What lines in the records below include the word "사용됩니다"? Return each one.

::::::

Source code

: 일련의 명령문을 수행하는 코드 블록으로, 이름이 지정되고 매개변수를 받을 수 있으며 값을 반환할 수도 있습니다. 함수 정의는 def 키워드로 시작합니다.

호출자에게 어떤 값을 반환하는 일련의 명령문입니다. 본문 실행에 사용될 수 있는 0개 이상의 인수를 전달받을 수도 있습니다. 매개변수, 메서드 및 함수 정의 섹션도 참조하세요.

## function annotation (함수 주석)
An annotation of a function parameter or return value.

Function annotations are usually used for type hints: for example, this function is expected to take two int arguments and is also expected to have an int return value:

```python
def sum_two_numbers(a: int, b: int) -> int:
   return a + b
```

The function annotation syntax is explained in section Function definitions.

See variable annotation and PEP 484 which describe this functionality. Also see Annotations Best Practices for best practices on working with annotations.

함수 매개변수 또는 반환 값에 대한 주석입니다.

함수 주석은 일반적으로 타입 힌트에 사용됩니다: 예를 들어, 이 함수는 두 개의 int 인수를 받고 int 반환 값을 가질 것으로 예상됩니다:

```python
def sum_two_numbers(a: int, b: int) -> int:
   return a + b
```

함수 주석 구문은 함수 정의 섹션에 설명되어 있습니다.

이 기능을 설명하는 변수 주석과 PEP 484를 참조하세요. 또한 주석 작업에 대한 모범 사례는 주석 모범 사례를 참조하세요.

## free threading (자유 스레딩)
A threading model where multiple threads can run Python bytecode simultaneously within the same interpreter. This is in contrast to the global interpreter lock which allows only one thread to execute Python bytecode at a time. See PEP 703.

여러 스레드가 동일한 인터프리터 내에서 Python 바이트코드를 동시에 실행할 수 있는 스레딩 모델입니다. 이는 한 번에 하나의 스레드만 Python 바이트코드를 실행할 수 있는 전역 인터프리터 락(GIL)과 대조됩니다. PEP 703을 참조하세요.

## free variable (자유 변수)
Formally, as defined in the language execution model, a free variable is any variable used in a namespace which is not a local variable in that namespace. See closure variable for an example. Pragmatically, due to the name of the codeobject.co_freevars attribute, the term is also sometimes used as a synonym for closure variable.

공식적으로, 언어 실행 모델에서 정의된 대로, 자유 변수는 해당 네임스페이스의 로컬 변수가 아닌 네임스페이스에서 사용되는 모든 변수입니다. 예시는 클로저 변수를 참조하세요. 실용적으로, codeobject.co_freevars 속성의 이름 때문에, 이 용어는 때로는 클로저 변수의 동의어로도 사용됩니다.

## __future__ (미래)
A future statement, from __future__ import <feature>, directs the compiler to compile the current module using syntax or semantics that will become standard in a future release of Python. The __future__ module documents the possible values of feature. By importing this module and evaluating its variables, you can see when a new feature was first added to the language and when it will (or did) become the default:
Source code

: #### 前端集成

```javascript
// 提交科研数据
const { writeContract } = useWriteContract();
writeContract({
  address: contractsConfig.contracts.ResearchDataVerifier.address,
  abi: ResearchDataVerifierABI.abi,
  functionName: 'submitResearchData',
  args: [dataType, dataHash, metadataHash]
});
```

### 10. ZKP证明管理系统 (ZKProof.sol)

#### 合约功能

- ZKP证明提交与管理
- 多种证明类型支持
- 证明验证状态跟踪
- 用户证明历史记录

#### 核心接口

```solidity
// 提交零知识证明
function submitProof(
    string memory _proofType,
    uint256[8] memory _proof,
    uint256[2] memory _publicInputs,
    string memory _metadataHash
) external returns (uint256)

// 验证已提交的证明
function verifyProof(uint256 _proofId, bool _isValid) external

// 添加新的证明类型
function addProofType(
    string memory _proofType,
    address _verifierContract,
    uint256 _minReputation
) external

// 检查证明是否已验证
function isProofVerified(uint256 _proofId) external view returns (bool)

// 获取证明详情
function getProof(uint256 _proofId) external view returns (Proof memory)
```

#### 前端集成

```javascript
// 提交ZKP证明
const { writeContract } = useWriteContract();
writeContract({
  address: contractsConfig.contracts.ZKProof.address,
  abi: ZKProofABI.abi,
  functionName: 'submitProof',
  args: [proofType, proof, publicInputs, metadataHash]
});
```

::::::

ANSWER
함수 주석은 일반적으로 타입 힌트에 사용됩니다: 예를 들어, 이 함수는 두 개의 int 인수를 받고 int 반환 값을 가질 것으로 예상됩니다:
공식적으로, 언어 실행 모델에서 정의된 대로, 자유 변수는 해당 네임스페이스의 로컬 변수가 아닌 네임스페이스에서 사용되는 모든 변수입니다. 예시는 클로저 변수를 참조하세요. 실용적으로, codeobject.co_freevars 속성의 이름 때문에, 이 용어는 때로는 클로저 변수의 동의어로도 사용됩니다.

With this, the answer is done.